[PROBLEM REQUIREMENTS]: Render the lines as a JSON list of strings, one string per line and blank lines omitted, starting at the line that contains "existand pericolul de" and ending at the last line.

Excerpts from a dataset
========

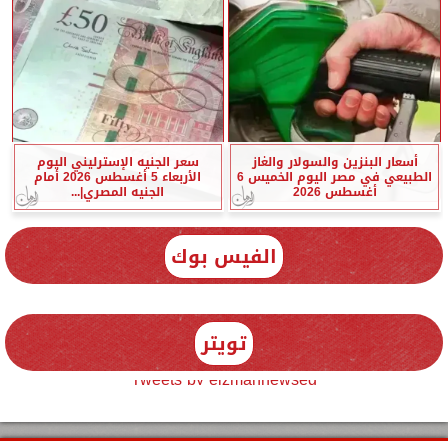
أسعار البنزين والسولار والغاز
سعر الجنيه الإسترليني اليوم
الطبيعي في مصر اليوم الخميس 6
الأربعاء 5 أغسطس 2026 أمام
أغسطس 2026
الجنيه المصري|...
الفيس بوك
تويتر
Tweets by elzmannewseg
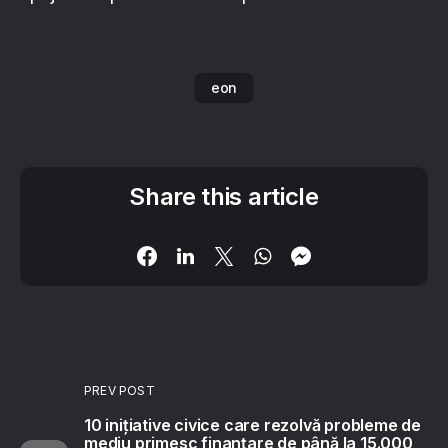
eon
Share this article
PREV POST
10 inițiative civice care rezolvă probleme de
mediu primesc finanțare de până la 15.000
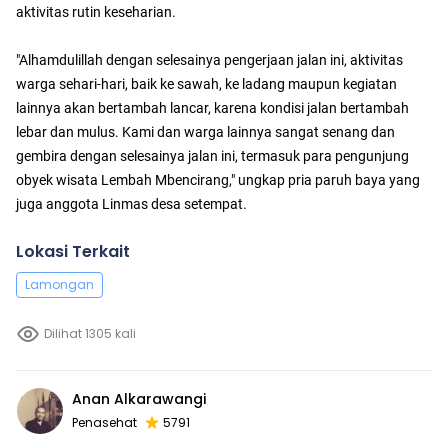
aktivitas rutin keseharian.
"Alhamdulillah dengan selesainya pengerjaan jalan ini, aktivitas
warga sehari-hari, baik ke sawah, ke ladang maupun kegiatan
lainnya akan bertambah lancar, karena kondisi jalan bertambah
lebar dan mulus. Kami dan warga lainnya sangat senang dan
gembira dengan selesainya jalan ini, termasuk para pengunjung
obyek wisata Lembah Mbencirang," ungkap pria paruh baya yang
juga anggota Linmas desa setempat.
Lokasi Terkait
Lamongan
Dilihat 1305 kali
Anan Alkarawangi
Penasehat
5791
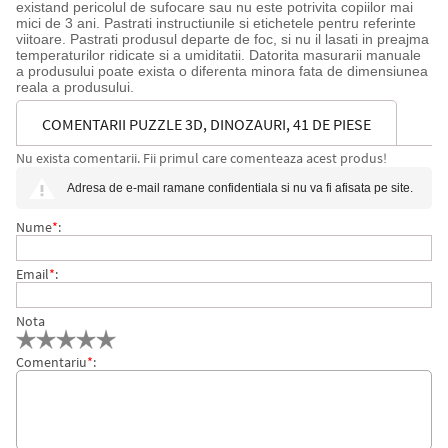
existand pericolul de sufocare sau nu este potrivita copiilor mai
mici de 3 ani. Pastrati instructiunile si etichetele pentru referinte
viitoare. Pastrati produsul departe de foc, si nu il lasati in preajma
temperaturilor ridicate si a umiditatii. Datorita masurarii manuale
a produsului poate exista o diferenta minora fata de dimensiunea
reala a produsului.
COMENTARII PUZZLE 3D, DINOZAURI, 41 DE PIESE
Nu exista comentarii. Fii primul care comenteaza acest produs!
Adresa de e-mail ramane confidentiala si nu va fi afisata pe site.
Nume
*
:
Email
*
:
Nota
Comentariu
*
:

========

[TASK OUTPUT]:
[
  "existand pericolul de sufocare sau nu este potrivita copiilor mai",
  "mici de 3 ani. Pastrati instructiunile si etichetele pentru referinte",
  "viitoare. Pastrati produsul departe de foc, si nu il lasati in preajma",
  "temperaturilor ridicate si a umiditatii. Datorita masurarii manuale",
  "a produsului poate exista o diferenta minora fata de dimensiunea",
  "reala a produsului.",
  "COMENTARII PUZZLE 3D, DINOZAURI, 41 DE PIESE",
  "Nu exista comentarii. Fii primul care comenteaza acest produs!",
  "Adresa de e-mail ramane confidentiala si nu va fi afisata pe site.",
  "Nume",
  "*",
  ":",
  "Email",
  "*",
  ":",
  "Nota",
  "Comentariu",
  "*",
  ":"
]